[Exercise data Boundary: Start]

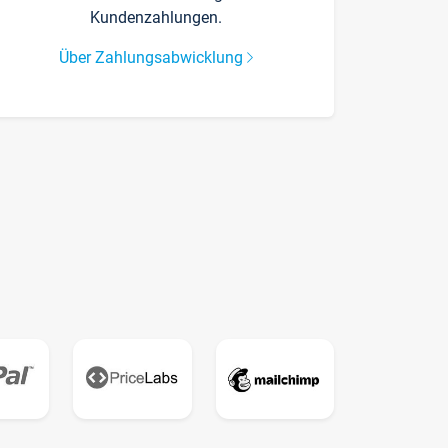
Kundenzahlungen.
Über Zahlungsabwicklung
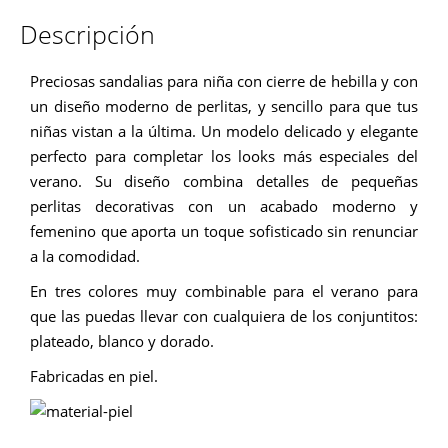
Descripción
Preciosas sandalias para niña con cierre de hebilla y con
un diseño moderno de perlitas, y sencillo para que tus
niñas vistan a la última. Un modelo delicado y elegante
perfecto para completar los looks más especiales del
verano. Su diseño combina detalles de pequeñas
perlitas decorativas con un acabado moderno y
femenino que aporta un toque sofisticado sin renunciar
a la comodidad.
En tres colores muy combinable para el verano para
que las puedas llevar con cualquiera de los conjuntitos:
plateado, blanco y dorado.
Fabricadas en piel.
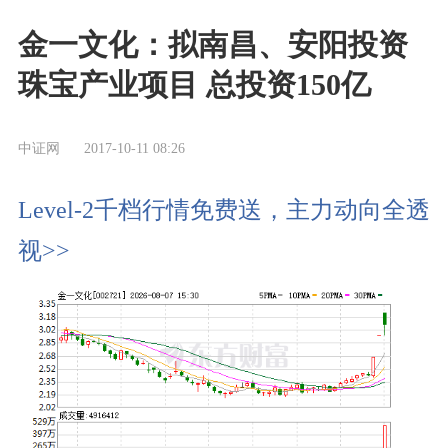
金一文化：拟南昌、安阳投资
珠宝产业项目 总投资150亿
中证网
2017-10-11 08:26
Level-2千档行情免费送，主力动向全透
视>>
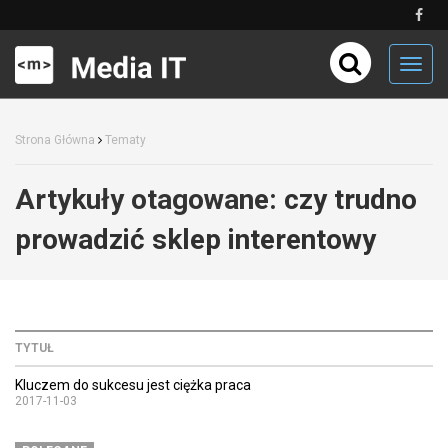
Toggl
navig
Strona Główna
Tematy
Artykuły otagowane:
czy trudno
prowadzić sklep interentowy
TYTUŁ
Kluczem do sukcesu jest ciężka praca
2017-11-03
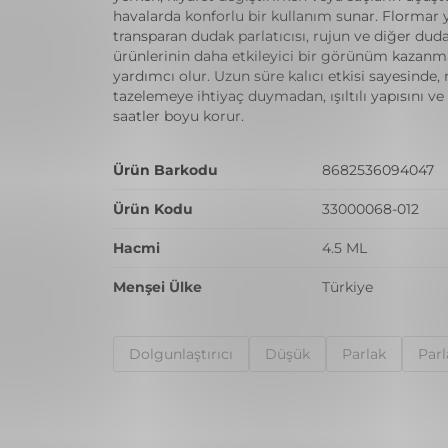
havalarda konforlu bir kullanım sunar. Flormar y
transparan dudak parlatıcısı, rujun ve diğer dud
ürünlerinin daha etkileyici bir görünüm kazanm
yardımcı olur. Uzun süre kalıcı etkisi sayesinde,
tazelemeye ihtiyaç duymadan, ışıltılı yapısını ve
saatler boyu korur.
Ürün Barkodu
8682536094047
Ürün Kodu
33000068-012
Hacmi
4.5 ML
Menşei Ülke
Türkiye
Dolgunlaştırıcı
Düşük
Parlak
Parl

[Exercise data Boundary: End]

:: Work instruction ::
Copy out each line of the listing that holds the word "moderno".

:: Output of the exercise ::
un diseño moderno de perlitas, y sencillo para que tus
perlitas decorativas con un acabado moderno y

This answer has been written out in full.